(Problems):
1. In the forum thread about check scams, how many posts must a member make before the PM facility becomes available?
2. Decide whether each statement agrees with the forum thread about check scams, answering yes or no and quoting the words from the thread that settle it. (a) snd2k6 names HSBC as the bank involved. (b) Durise's bank found an account under the name on the cheque. (c) snd2k6 says the police are handling the case as theft.
3. Extend the forum thread about check scams with the next part, starting after its final line.

(Source passage):
···

If any of you wish to contact one another, please send PMs. You can access the PM facility after you've made five posts. Thank you.


----------



## snd2k6

Hi All,

i'm just seeing this thread, well just joined as well. I've just been caught with the same. Emirati ID, same name on the check, vehicles transferred to his so called wife, whom is Moraccan. (220K) HSBC Bank.


----------



## Durise

This is a very embarrassing news. I've had a similar situation recently. I went to my bank with a cheque that I got from one of my known personality. After submitting the cheque bank replied that they don't have any account name regarding the cheque account name. When I called that guy his phone was off, and when I visited his apartment he was not here.


----------



## snd2k6

The sad part which I'm shocked about is the police is treating this as a "bounced check" and not as thief. This is a planned out scheme. Why can't they act quicker.


----------



## snd2k6

Did anyone ever get back their car or money?


----------



## Angad.a

nope, none that I have heard of. If she is still scamming, she clearly hasnt been caught..


----------



## snd2k6

Angad.a said:


> nope, none that I have heard of. If she is still scamming, she clearly hasnt been caught..

···

Dataset entries
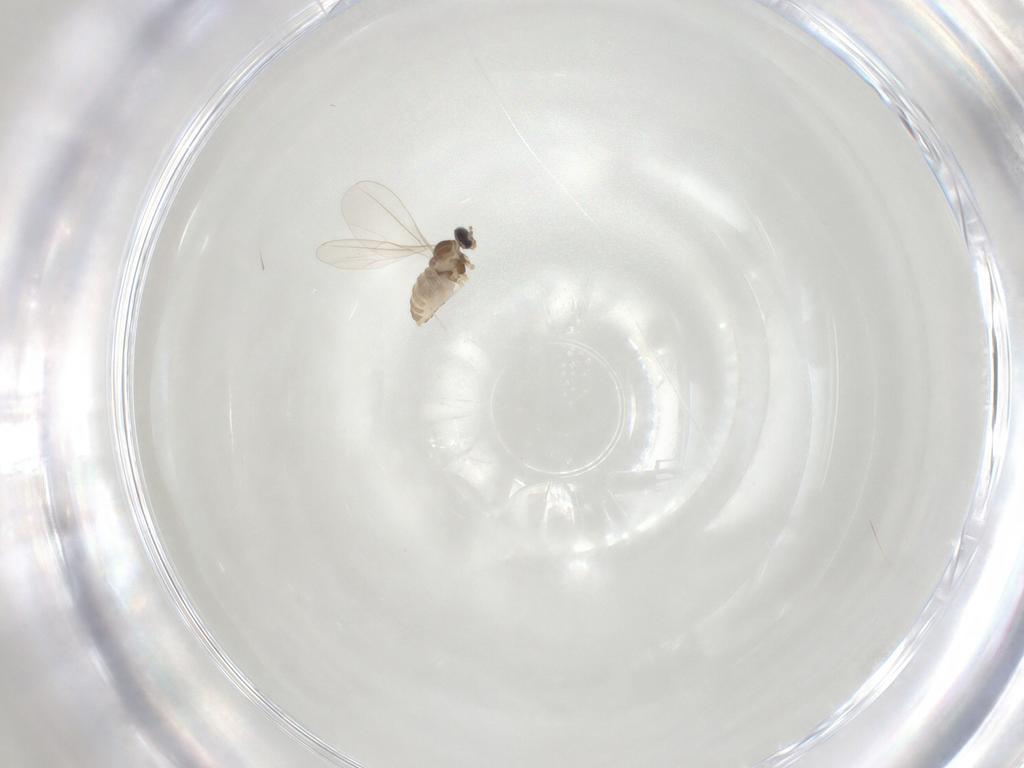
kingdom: Animalia
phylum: Arthropoda
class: Insecta
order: Diptera
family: Cecidomyiidae
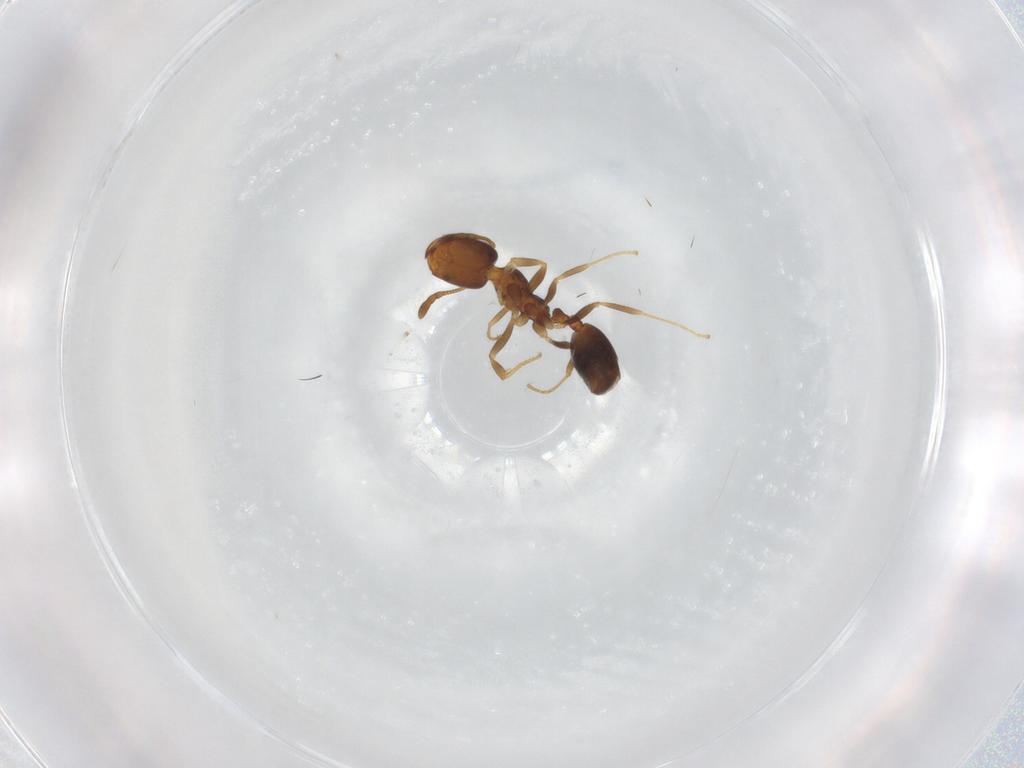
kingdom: Animalia
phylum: Arthropoda
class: Insecta
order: Hymenoptera
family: Formicidae
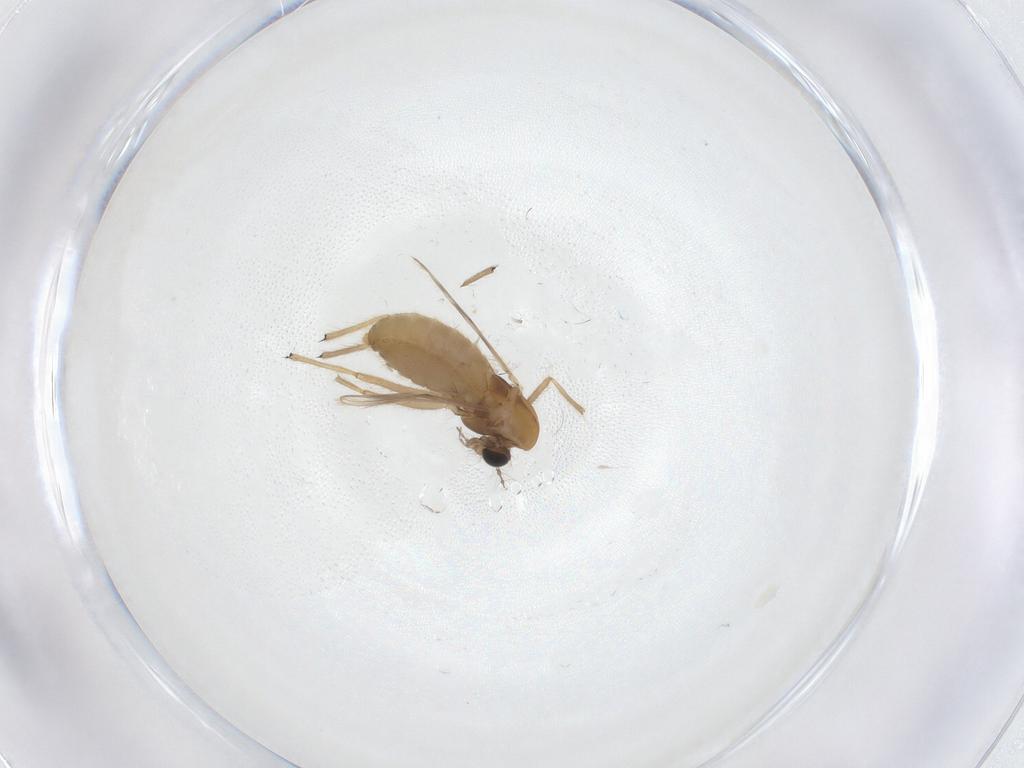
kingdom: Animalia
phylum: Arthropoda
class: Insecta
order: Diptera
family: Chironomidae
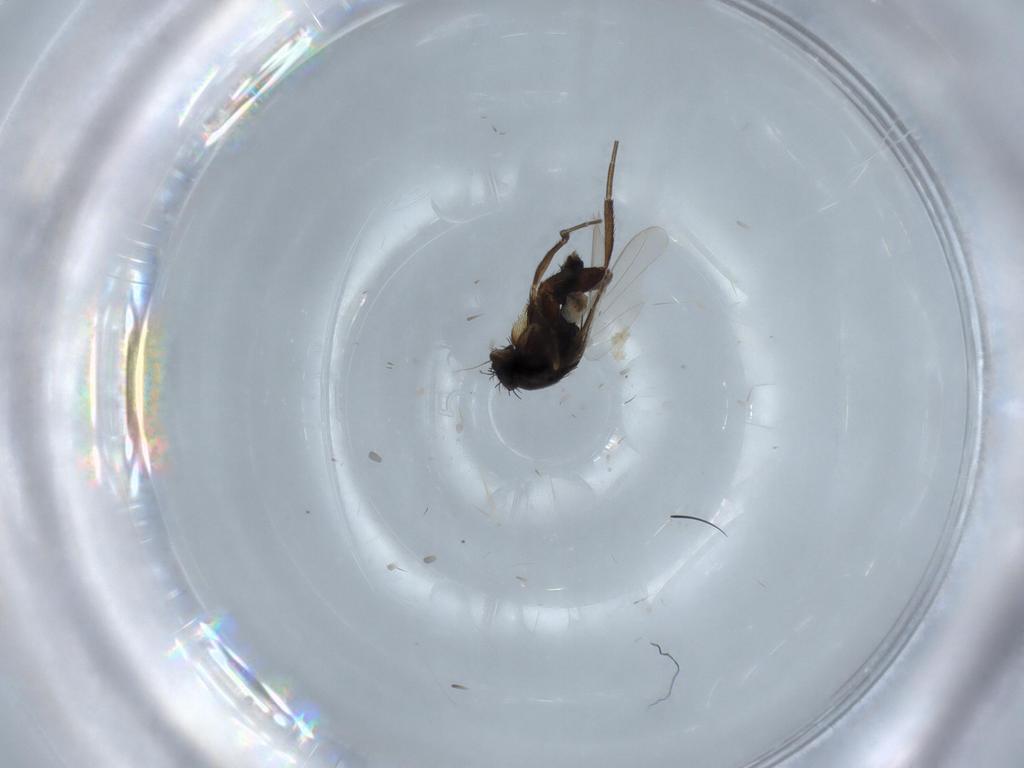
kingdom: Animalia
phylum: Arthropoda
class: Insecta
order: Diptera
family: Phoridae
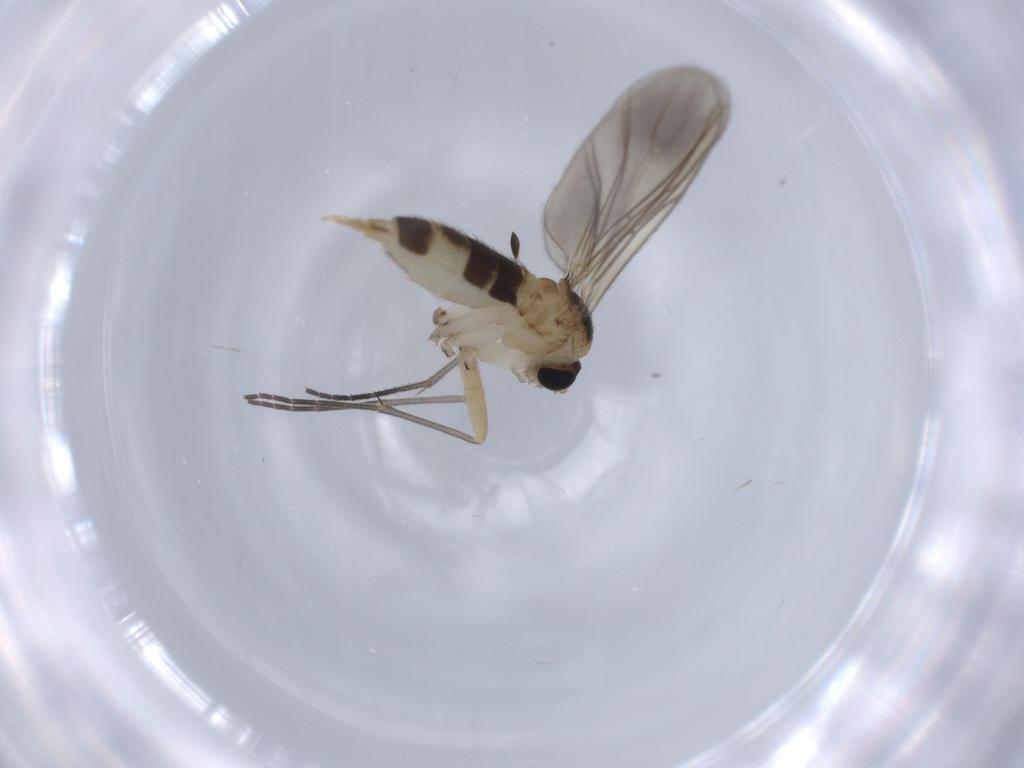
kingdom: Animalia
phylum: Arthropoda
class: Insecta
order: Diptera
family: Sciaridae
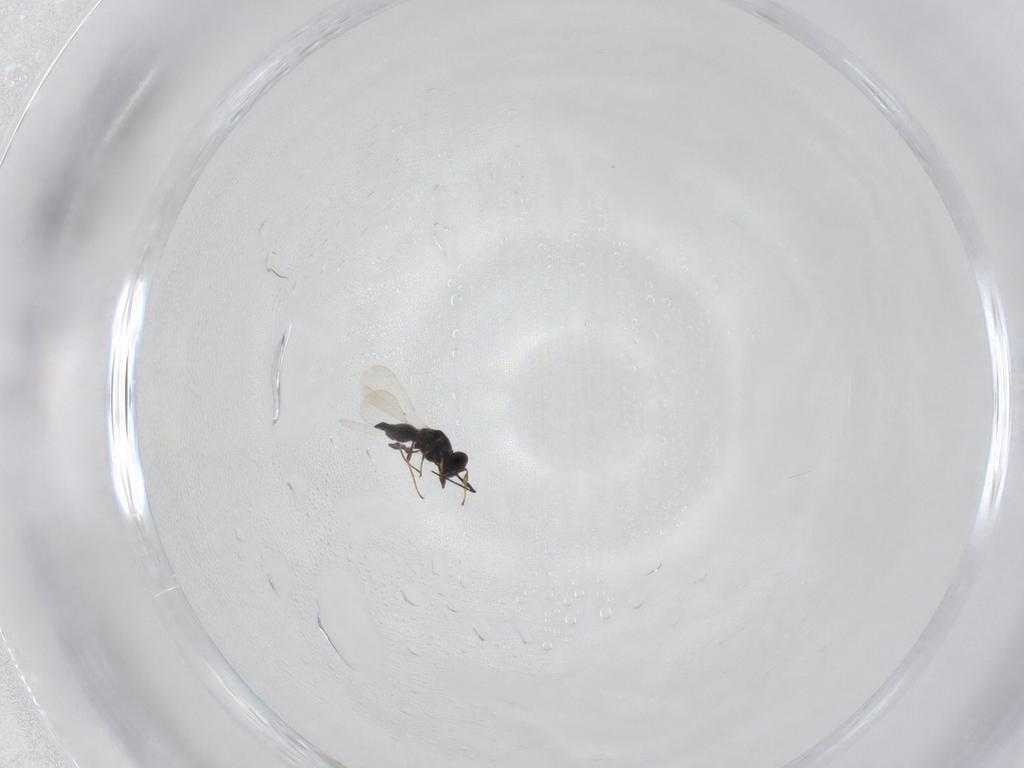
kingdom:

···

(Outputs in order):
1. Five posts.

2. (a) Yes: "(220K) HSBC Bank." (b) No: "they don't have any account name regarding the cheque account name." (c) No: "not as thief."

3.
I'm not sure if its the same person, I reckon there is a network of Moroccan ladies around doing it. It started off with an Emirati guy and then she came in an did the transfer.


----------



## Luckycouple

*Car Scam*

Same situation with my husband just recently last Thursday night with this Moroccan girl and emirati and one Iraqi man,we just lucky their something wrong with the cheque and my husband didn't deposit it in the bank,he knows that this cheque will be bounch,my husband have a suspicious that this cheque is fake,thanks God we went to the police station the same day and file the cast with this Moroccan girl and her friend to block their name and the chase number of the car so they cannot resale the car or export it in any other country,and the man he's in the jail now.


----------



## Felixtoo2

Did you get your car back?


----------



## Luckycouple

Yes we recover the car it's in the police station now.


----------



## nareshmag

Thanks for your Experience.


----------



## Sooli

I'm embarrassed to say I just got scammed two days ago here in Abu Dhabi for AED 120,000. Found out today that Cheque bounced. 

Is there no way to get your money back via insurance?

If they catch the scumbags will the money then be returned?

I was done by an emirati claiming to be from prominent family and came in a G class Merc. 

Feel so stupid. ?


----------



## Stevesolar

Sooli said:


> I'm embarrassed to say I just got scammed two days ago here in Abu Dhabi for AED 120,000. Found out today that Cheque bounced.
> 
> Is there no way to get your money back via insurance?
> 
> If they catch the scumbags will the money then be returned?
> 
> I was done by an emirati claiming to be from prominent family and came in a G class Merc.
> 
> Feel so stupid. ?


Hi,
Out of interest - why did you accept a cheque in the first place?
For car sales - cash is king!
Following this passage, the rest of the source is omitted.